MEMO – Pemerintah Indonesia memasang target ambisius: investasi hilirisasi tahap pertama senilai USD618 miliar pada tahun 2025. Angka fantastis ini akan diwujudkan melalui 21 proyek besar dengan total nilai investasi mencapai USD45 miliar.
Target ini merupakan hasil dari rapat Satuan Tugas (Satgas) Percepatan Hilirisasi dan Ketahanan Energi Nasional bersama Presiden Prabowo Subianto. Bahlil Lahadalia, selaku Ketua Satgas, memimpin upaya besar ini.
“Kami telah mengkaji secara mendalam setiap detailnya, termasuk daftar lengkap proyek investasi yang akan dijalankan,” ungkap Menteri Energi dan Sumber Daya Mineral (ESDM) di Istana Kepresidenan, Jakarta, Senin (3/3/2025).
Salah satu proyek unggulan adalah pembangunan fasilitas penyimpanan bahan bakar minyak (BBM) di Pulau Nipa, Kepulauan Riau. Langkah ini diambil untuk memenuhi amanat Perpres yang mengharuskan Indonesia memiliki kapasitas penyimpanan BBM hingga 30 hari.
Selain itu, pembangunan kilang minyak (refinery) berkapasitas 500 ribu barel juga menjadi prioritas. Pembangunan infrastruktur penyimpanan dan pengilangan BBM ini bertujuan untuk memperkuat ketahanan energi nasional.
“Ini adalah salah satu proyek terbesar yang akan kita bangun, sebagai upaya nyata untuk mewujudkan ketahanan energi yang lebih kokoh,” tegas Bahlil.
Pemerintah juga berencana membangun proyek pengganti Liquified Petroleum Gas (LPG), yaitu Dimethyl Ether (DME).

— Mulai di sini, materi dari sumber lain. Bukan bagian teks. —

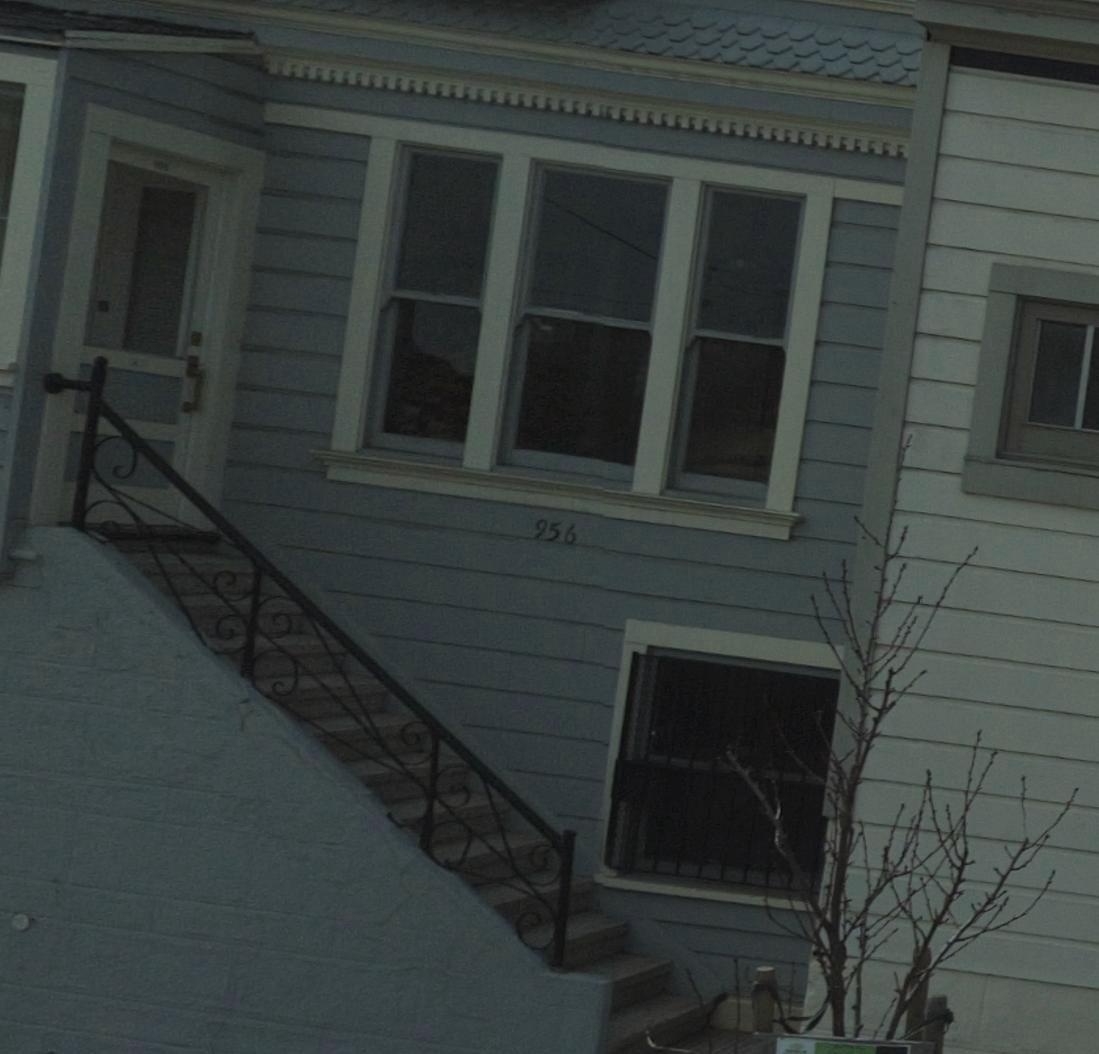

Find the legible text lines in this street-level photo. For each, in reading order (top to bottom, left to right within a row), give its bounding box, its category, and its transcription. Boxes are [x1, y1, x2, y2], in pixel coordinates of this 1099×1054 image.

[531, 518, 578, 546] StreetNumber: 956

DME, bahan bakar alternatif berbasis batu bara kalori rendah, diharapkan dapat mengurangi ketergantungan pada LPG.
“Selain itu, kita juga akan fokus pada peningkatan nilai tambah tembaga, nikel, dan bauksit hingga menjadi alumina,” jelasnya.
Tidak hanya di sektor energi, proyek-proyek besar juga akan digarap di sektor pertanian, perikanan, dan kehutanan. Bahlil menjelaskan bahwa pembiayaan proyek-proyek ini akan ditangani oleh Badan Pengelola Investasi Daya Anagata Nusantara (Danantara).
“Presiden telah menginstruksikan untuk memprioritaskan hilirisasi pada 26 sektor komoditas, termasuk mineral batu bara, migas, perikanan, pertanian dan perkebunan, serta kehutanan,” terangnya.
“Dari 26 sektor tersebut, kita telah menyepakati 21 proyek baru untuk tahap awal, dan akan terus kita tingkatkan di tahap berikutnya,” tambahnya. Bahlil menekankan bahwa proyek-proyek yang dipilih telah melalui seleksi ketat dan diyakini dapat diimplementasikan dengan cepat.
“Proyek-proyek ini akan menciptakan lapangan kerja yang signifikan. Angka pastinya akan kita umumkan di kesempatan lain. Yang jelas, kita akan memadukan proyek padat karya dan padat teknologi,” pungkasnya.”